The Department of Commerce, in consultation with the Department of Environmental Quality, shall identify existing incentives and grant programs that may be used to encourage research and development on recycling and reuse of PV modules and to facilitate growth of the State's PV module recycling and reuse industry.
"§ 130A‑309.242. Utility‑Scale Solar Management Fund.
(a) Creation. – The Utility‑Scale Solar Management Fund is created as a special fund within the Department. The Fund consists of revenue credited to the Fund from the proceeds of the fee imposed on owners of utility‑scale solar projects under G.S. 130A‑309.240.
(b) Use and Distribution. – Moneys in the Fund shall be used by the Department to implement the provisions of this Part concerning proper decommissioning of utility‑scale solar projects.
"§ 130A‑309.243. Enforcement and appeals.
(a) This Part may be enforced as provided by Part 2 of Article 1 of this Chapter.
(b) Appeals concerning the enforcement of rules, the imposition of administrative penalties, or any other action taken by the Department under authority of this Part shall be governed by the provisions for appeals set forth in Part 2 of Article 1 of this Chapter."

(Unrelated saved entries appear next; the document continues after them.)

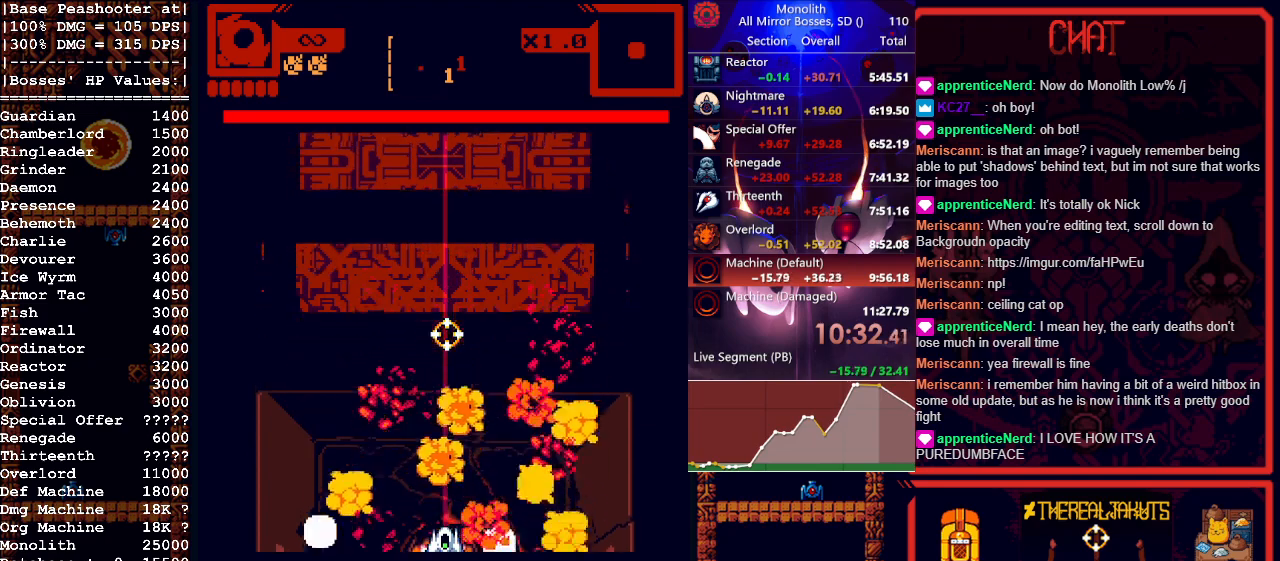
{"keys": [], "mouse": [], "events": [[133, "s", "up"], [233, "s", "down"], [367, "s", "up"]]}
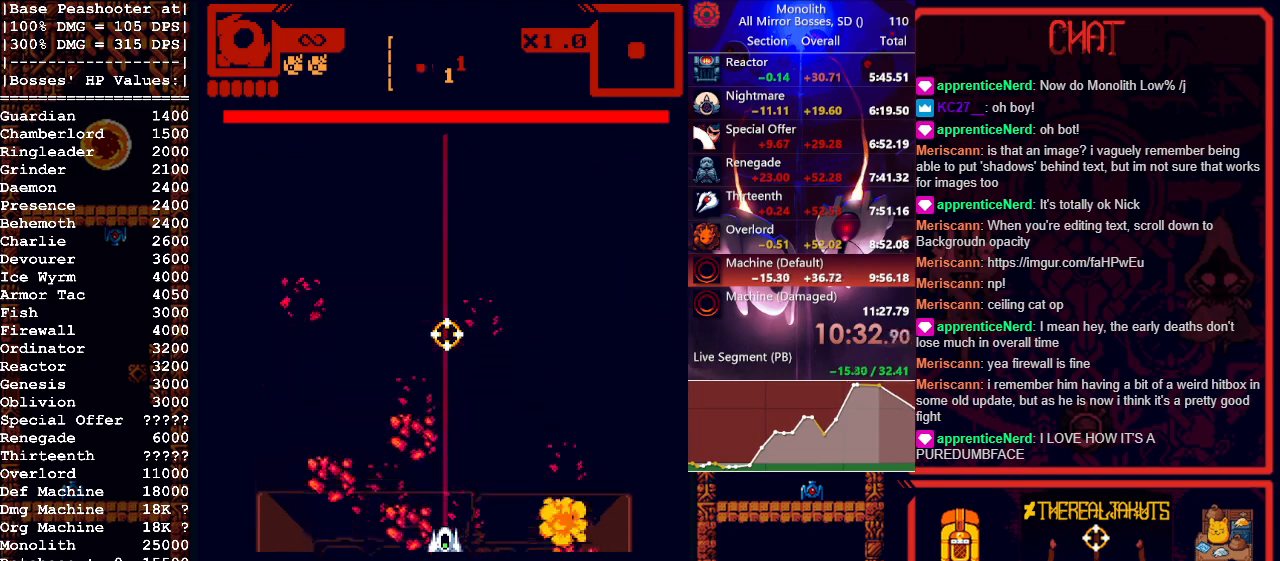
{"keys": [], "mouse": [], "events": []}
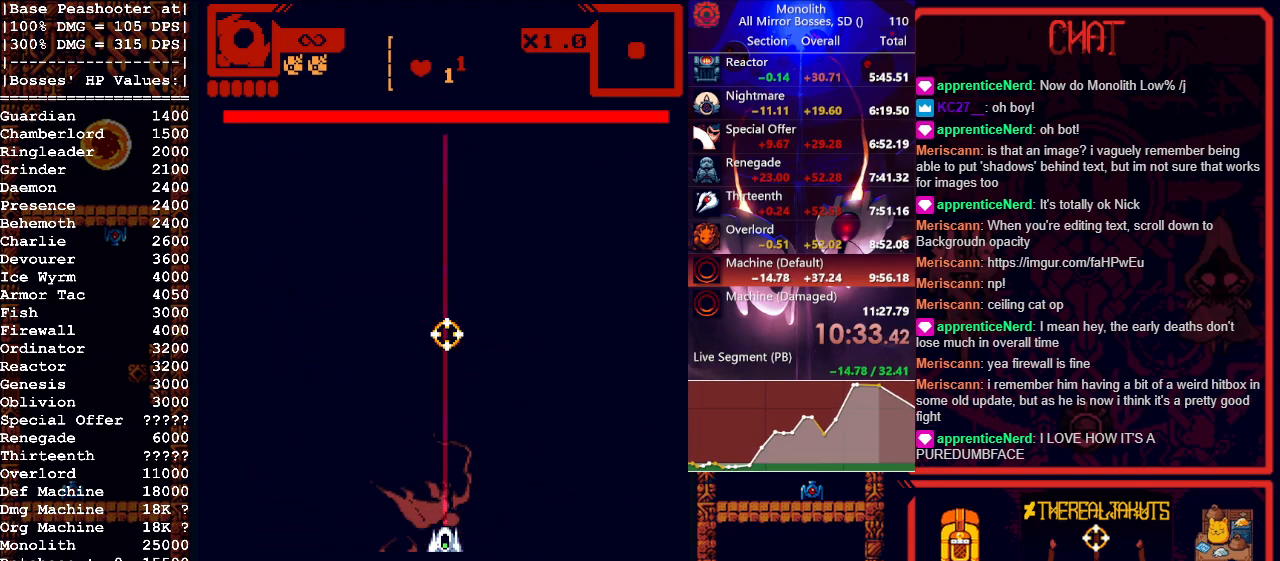
{"keys": [], "mouse": [], "events": []}
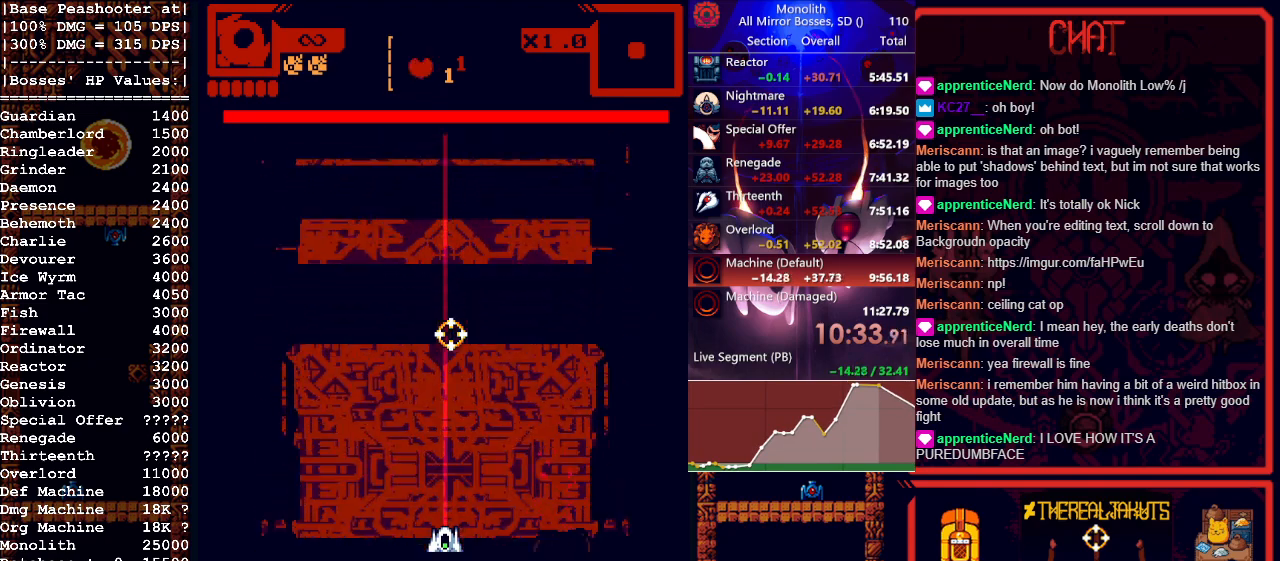
{"keys": [], "mouse": [], "events": []}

SECTION 2.(b) G.S. 130A‑309.06(c) reads as rewritten:
"§ 130A‑309.06. Additional powers and duties of the Department.
…
(c) The Department shall report to the Environmental Review Commission and the Fiscal Research Division on or before April 15 of each year on the status of solid waste management efforts in the State. The report shall include all of the following:
…
(21) A report on the management of solar energy equipment pursuant to Part 2J of this Article."
DEPARTMENT OF ENVIRONMENTAL QUALITY TO ADOPT RULES AND REPORT
SECTION 2.(c) The Department of Environmental Quality shall adopt permanent rules implementing the requirements of this section no later than August 1, 2025.
SECTION 2.(d) Beginning December 1, 2023, through December 1, 2025, the Department of Environmental Quality shall submit quarterly reports to the Environmental Review Commission and the Joint Legislative Commission on Energy Policy on implementation of the requirements of this section, including program development and the status of the rulemaking.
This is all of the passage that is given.